I have 10-15 Linodes doing different things. Usually a webserver requires lot of disk space, but not more than 1-2GB of ram, and for example a DB server requires not much disk space, but requires more vCPU's, and so on.
And if I want do have a rdiff-backup server, I need 200GB+ disk space, which would be a total waste of RAM, CPU and money
This would really be a killer feature, and it would make it possible to have all my VPS'es on Linode (I currently have a few servers outside Linode, because it would be too expensive for e.g. file/backup/storage servers).
If you don't care too much about speed then you can do a version of it yourself (eg NFS or DBD or maybe even iSCSI).
Sure I can set up some NFS share between the servers and make it work, but this is kind a workaround.
However, NFS cloud service is maybe a good idea to a new Linode product? (Like NodeBalancer).
Okay. I'll take a look on GlusterFS
But this is very expensive, as for example 500GB storage, I need a Linode 32GB (such a waste of RAM and vCPU's) for getting enough storage, which will cost $320/mnd.
Properly 3-6x the price for 500GB storage at Amazon S3 (a bit difficult to calculate and compare, because it depends on amount of requests, in/out traffic etc).
I really love Linode. In general I find Linode competitive on their plans, especially because of the high quality service/stability/support. But on storage, not so much.
Trying to compare the cost of network-attached block storage to local storage is apples and oranges; the places that offer cheaper local storage tend to be dedicated servers where you're using lower-grade drives and managing your own RAID.
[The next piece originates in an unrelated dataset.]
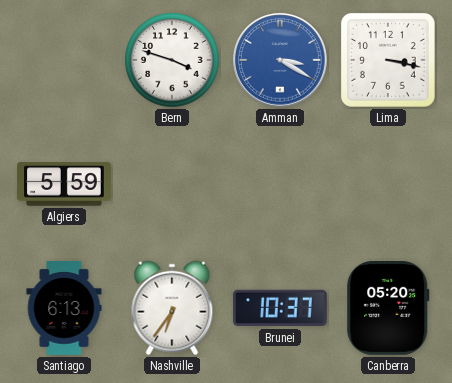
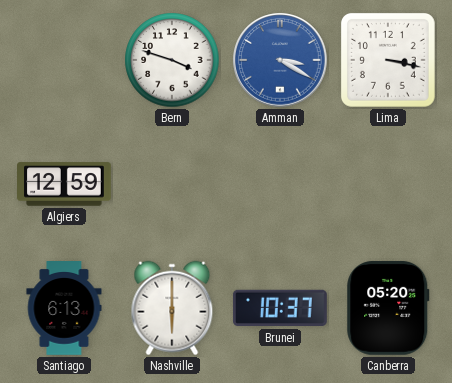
Algiers: 5:59 -> 12:59
Nashville: 6:36 -> 6:00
I know that Linode doens't offer this, so I'm just hoping this would change in the future.
Meanwhile, I think I'll look at integrating with Google Storage, so I can offshore some of my files there.
I'd expect that the data on the hosts is at least mirror-RAID'ed (or ZFS or something like that), so in case of disk crash (which I guess is the most common hardware failure in serveres these days), the service can continue without big downtime.
AFAIK (and it always was, before the migration to SSDs) it's RAID 10 – striping for speed, mirroring for redundancy. Still, if the disk controller fails and writes crap to all the disks, you're still screwed.